Copy everything in the listing from the line containing "True or false: Tempo" down to the end of the listing, word for word. Leave out the pictures.

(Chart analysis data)

....

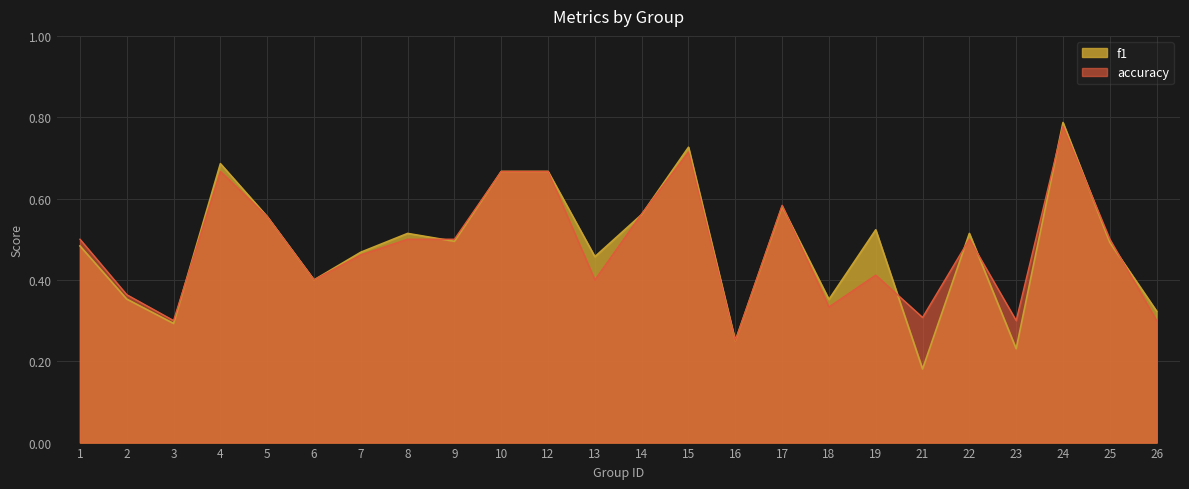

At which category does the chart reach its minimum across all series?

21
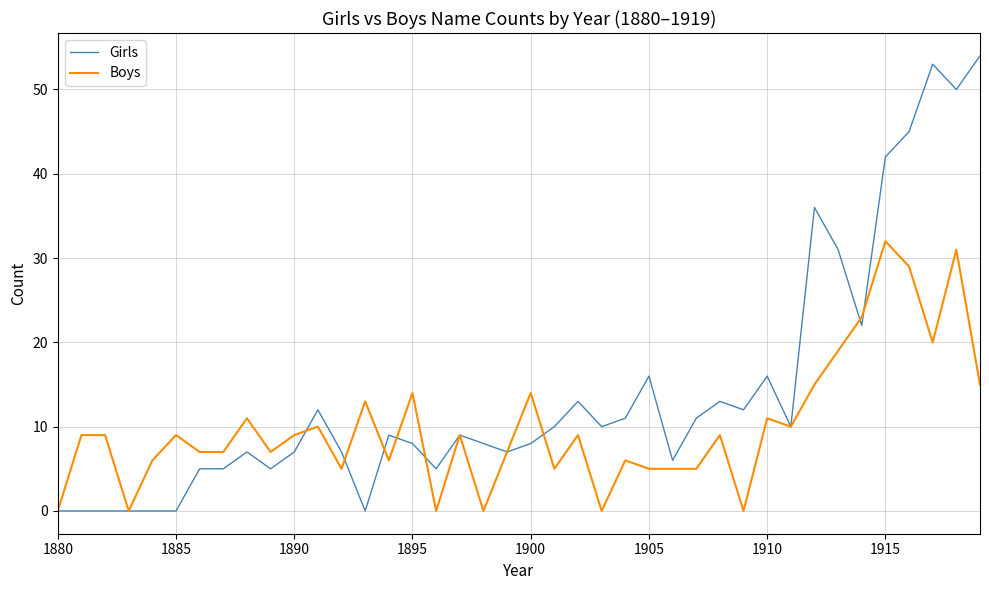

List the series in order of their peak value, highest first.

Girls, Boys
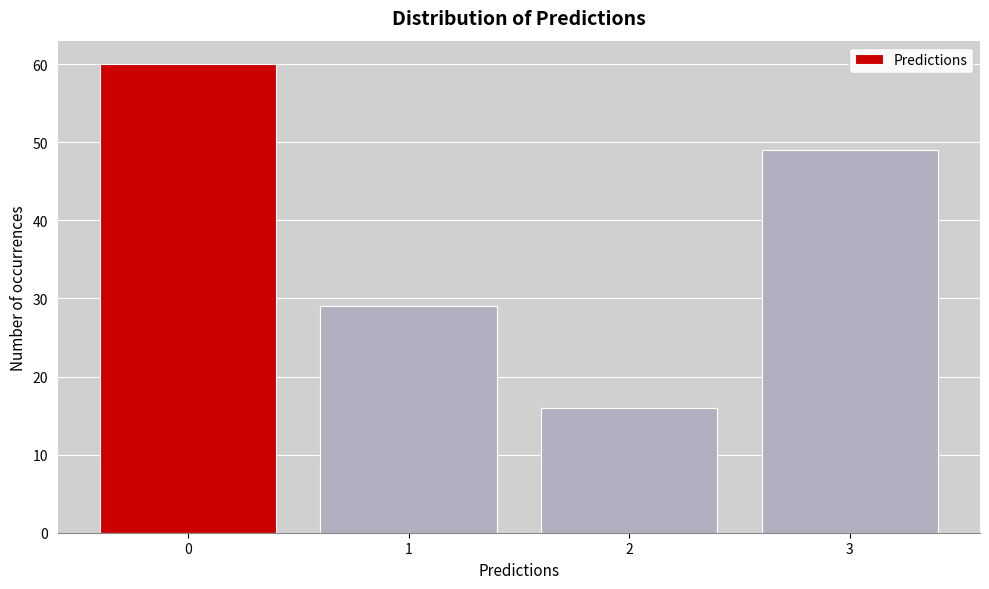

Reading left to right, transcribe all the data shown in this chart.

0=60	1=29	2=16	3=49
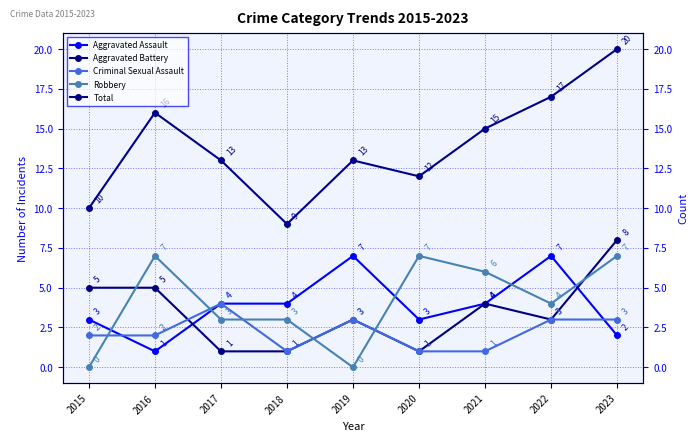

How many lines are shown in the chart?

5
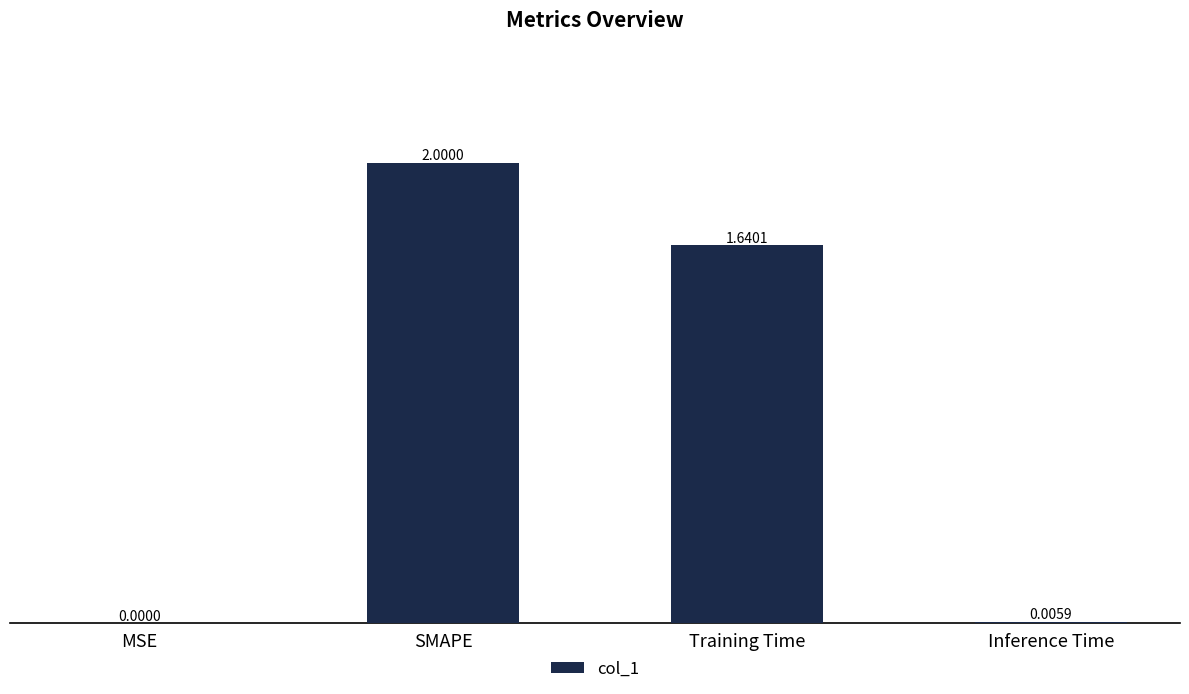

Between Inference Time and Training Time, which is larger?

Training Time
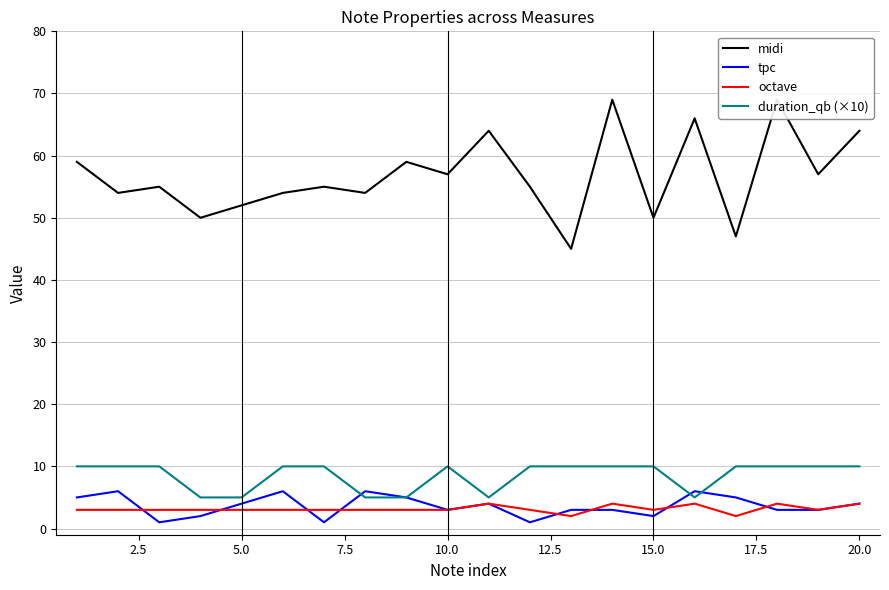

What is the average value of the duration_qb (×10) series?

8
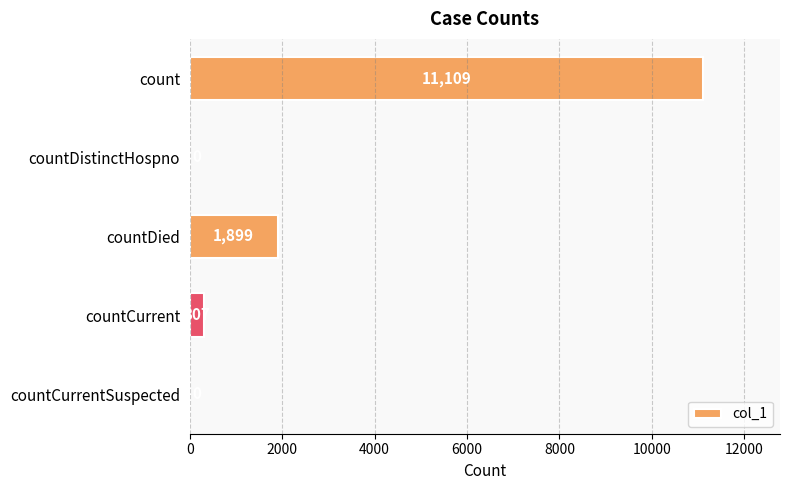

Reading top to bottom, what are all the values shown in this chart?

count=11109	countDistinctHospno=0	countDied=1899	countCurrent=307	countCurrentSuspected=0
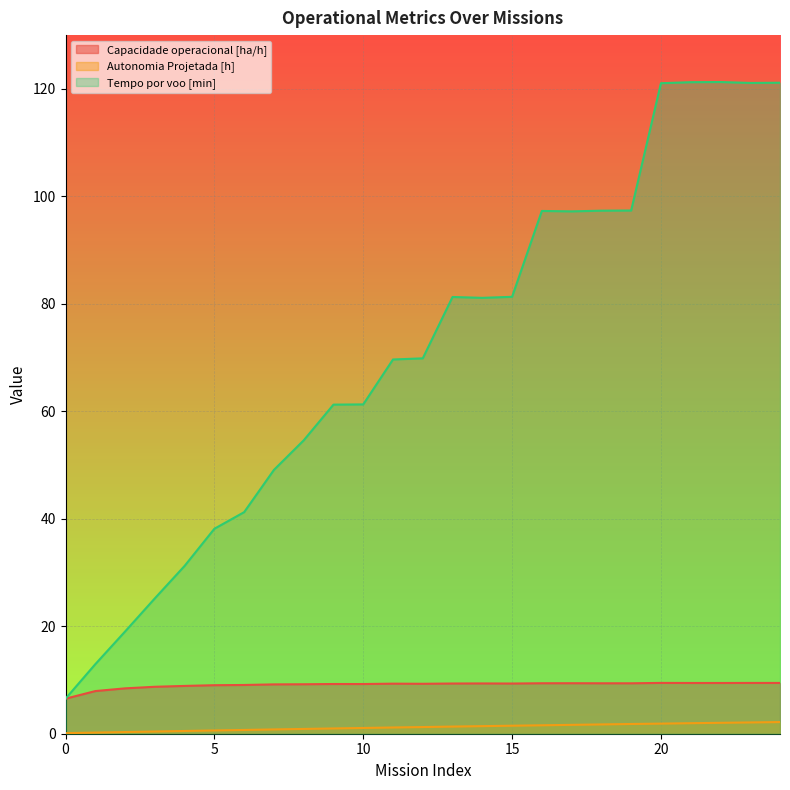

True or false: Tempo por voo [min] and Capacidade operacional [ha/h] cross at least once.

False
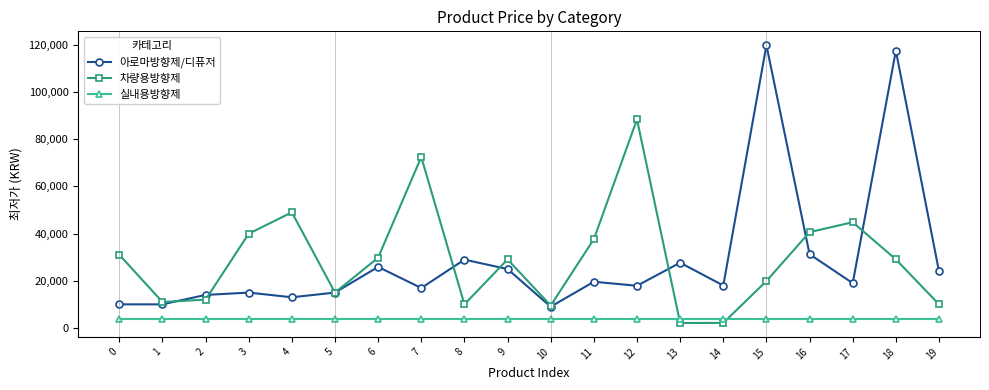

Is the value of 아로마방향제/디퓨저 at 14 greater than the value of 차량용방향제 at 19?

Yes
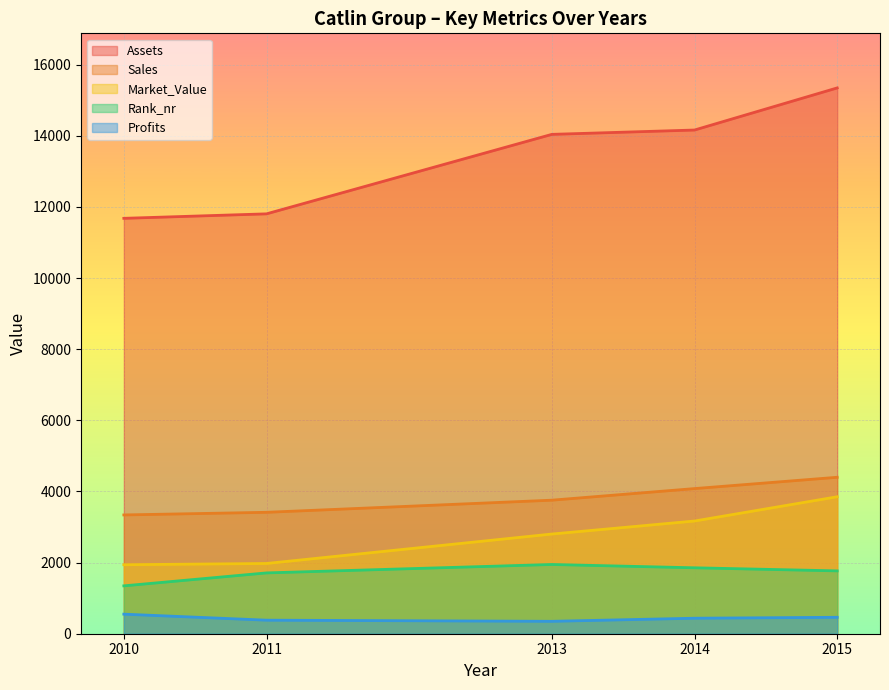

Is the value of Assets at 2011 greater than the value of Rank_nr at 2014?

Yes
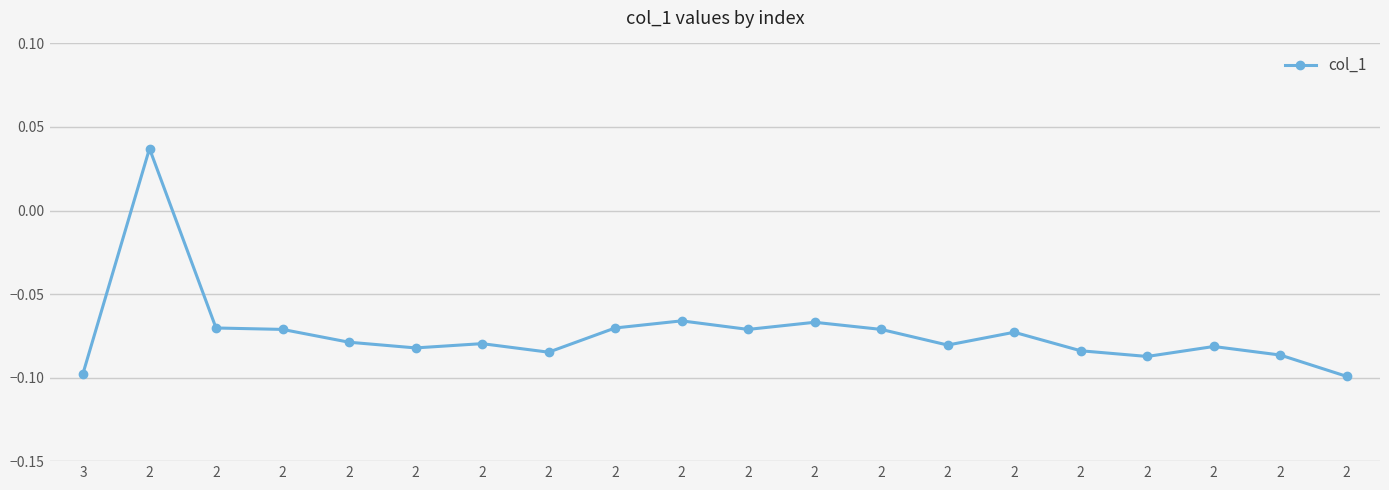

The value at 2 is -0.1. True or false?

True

....

THE ANSWER>
True or false: Tempo por voo [min] and Capacidade operacional [ha/h] cross at least once.

False

Is the value of 아로마방향제/디퓨저 at 14 greater than the value of 차량용방향제 at 19?

Yes

Is the value of Assets at 2011 greater than the value of Rank_nr at 2014?

Yes

The value at 2 is -0.1. True or false?

True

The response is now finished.